In the couple months after we got married and before we got pregnant, I’d read quite a bit from individual men and women as well as married couples on how hard it is to keep the spark alive after a baby.
I, like many a naive young woman with no clue just what great a teacher experience is, thought to myself that it couldn’t possibly be as hard as people make it out to be. You decide to make time for each other even if it means making some kind of weekly timetable. You get the help and support you need to take time away from your baby and spend time with your partner. Simple.
If being a new mom has taught me nothing else, it’s taught me to less judgemental of others!
The first three months of mummyhood for me went by in a big blur and my husband’s face was mostly lost in that blur too. A typical day went something like this:
- Wake up after 20-30mins sleep
- Nurse baby off and on for an hour
- Hand baby over to husband or mum for about 30mins while I shower (a lot of moms don’t have the luxury of their own mums being able to help out, mind you.)

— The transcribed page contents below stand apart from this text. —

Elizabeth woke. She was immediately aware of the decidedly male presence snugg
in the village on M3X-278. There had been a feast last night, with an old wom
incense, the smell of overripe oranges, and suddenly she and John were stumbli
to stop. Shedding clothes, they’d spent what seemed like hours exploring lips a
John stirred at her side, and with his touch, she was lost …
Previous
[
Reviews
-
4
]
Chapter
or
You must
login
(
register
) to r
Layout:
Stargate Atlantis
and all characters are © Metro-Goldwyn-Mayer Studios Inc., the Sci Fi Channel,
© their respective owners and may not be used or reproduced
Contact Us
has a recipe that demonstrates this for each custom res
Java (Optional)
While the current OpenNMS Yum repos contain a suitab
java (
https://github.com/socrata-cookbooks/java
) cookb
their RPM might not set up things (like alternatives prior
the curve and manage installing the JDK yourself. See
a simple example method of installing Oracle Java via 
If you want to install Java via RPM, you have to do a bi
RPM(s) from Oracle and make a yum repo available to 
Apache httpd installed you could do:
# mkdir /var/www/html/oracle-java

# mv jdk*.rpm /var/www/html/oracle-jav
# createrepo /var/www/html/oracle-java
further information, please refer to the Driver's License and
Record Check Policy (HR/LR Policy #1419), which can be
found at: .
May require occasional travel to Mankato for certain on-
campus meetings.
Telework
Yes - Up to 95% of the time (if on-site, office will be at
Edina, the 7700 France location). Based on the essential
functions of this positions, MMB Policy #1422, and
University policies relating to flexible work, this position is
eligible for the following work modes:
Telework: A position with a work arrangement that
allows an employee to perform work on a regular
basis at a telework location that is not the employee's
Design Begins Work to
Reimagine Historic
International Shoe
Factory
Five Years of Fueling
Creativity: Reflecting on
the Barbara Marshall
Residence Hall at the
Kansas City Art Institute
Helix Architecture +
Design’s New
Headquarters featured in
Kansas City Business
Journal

- Nurse baby off and on every hour or two all day long with breaks in between to use the toilet and eat and drink
- Attempt to leave the house everyday for a short walk just to get some fresh air
- Glance at my phone and feel appreciative but guilty knowing I won’t be able to return any of the missed calls. Wish people would text instead but know that even messages will take me some time to reply to
- Night time comes and it’s time to get ready for another 9 hours or so of three hourly if not hourly feedings
As you can see, no where in a typical day does marriage maintenance intentionally happen. It really did take effort and more than anything else support to have any quality time alone. For me, availability of support would never have been enough anyway. I wouldn’t have been comfortable leaving my new baby with anyone I didn’t fully trust or didn’t know well enough so hiring a random sitter would not have been an option.
I feel obligated to say as well that if you were like I was before I had a baby, don’t think you need to do a total 180 on your idealism. You might end up with a baby who never cries, is happy to be in anyone’s arms, will happily drink from a bottle as well as your boob even though they’re exclusively breast milk-fed and loves their sleep. If your baby is like this, you will feel so much more comfortable planning anything else in life including time away from them. You’ll also be able to have quality time together as a couple with your baby knowing their incessant crying will not turn out time together into a miserable mess.
I do still think that ultimately two people both have to be playing the long game in the family. Keeping in my mind that their newborn will not be a newborn forever and that any time sacrifices being made now will change and also become more enjoyable is important to keep in mind.
How did your partnership change after you first welcomed your baby? If you’re much further along in your parenthood journey, what realistic advice would you give to new parents to keep their relationships strong?